Development of irradiation- and high-temperature resistant steels for fusion applications: Belgian contribution

In this work, we investigate alternative routes for the production of reduced activation ferritic-martensitic (RAFM) steels aiming to achieve specific improvements of their performance under fusion operational conditions. The latter impose at least two specific challenges: (i) low-temperature embrittlement (LTE) and (ii) high-temperature creep (HTC) deformation. In this work, we review the optimization routes attempted to alleviate the above noted challenges which are otherwise met in EUROFER97 steel.
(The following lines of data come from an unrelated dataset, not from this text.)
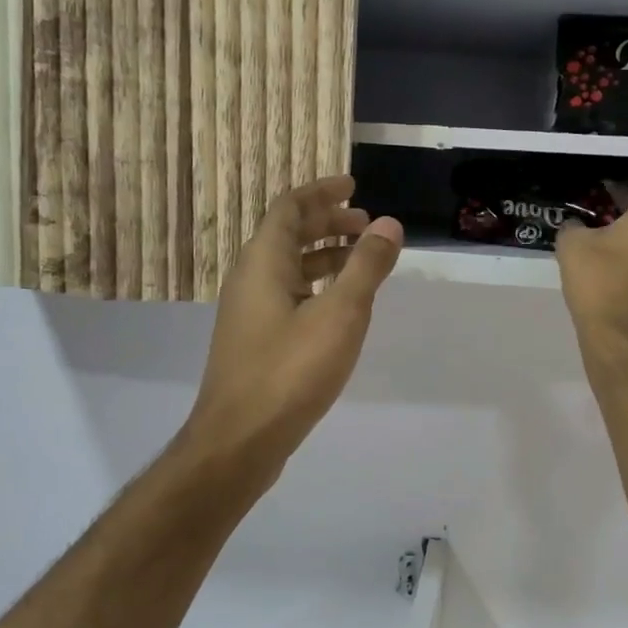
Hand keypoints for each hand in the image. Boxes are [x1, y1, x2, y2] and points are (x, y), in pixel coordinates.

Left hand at [185, 175, 402, 468]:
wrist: (239, 440)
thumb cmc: (290, 371)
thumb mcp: (340, 314)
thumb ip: (366, 266)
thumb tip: (388, 224)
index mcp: (263, 261)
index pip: (290, 207)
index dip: (322, 192)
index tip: (355, 186)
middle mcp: (250, 278)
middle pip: (287, 233)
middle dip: (328, 222)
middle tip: (367, 224)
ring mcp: (250, 312)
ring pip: (289, 267)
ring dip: (325, 255)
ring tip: (363, 260)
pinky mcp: (256, 341)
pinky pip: (288, 295)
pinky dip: (317, 286)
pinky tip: (341, 307)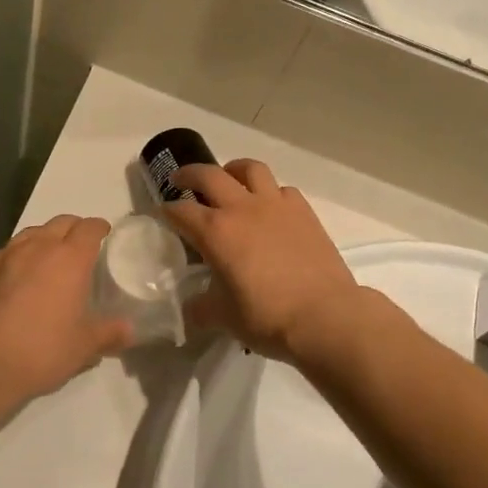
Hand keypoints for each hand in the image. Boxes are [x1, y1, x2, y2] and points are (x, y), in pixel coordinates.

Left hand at [0, 215, 132, 403]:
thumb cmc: (42, 350)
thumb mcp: (84, 347)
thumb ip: (109, 334)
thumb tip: (129, 330)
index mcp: (70, 258)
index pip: (89, 228)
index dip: (99, 227)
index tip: (105, 232)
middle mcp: (38, 247)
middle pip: (60, 222)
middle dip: (74, 227)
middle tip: (81, 244)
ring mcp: (6, 256)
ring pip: (30, 233)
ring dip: (44, 238)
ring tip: (48, 255)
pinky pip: (5, 252)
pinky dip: (16, 256)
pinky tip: (15, 273)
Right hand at [164, 160, 364, 361]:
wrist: (325, 316)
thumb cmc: (267, 317)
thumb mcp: (223, 318)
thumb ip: (200, 307)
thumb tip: (189, 307)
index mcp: (215, 231)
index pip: (180, 211)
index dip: (167, 211)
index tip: (162, 214)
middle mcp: (242, 208)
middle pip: (208, 175)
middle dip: (189, 174)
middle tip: (182, 180)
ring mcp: (275, 205)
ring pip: (250, 169)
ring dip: (233, 170)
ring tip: (229, 180)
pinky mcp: (303, 211)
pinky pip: (282, 189)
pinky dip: (270, 192)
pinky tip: (270, 208)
The development routes include: (i) reduction of manganese and carbon content coupled with alternation of other chemical elements and followed by quench & rolling procedures; (ii) alternation of spatial distribution and structural morphology of carbonitrides by varying carbon, vanadium and tantalum content based on thermodynamic computations and followed by thermo-mechanical treatment optimization; (iii) doping with zirconium/titanium and increase of tantalum content to improve ductility and toughness. The targeted enhanced performance is achieved without compromising strength and DBTT. The results of the baseline characterization including mechanical tests and microstructural characterization are presented. The contribution of the microstructural features constituting the ferritic martensitic steels into the tensile strength is analyzed based on existing mechanistic models and discussed to rationalize the improvements achieved.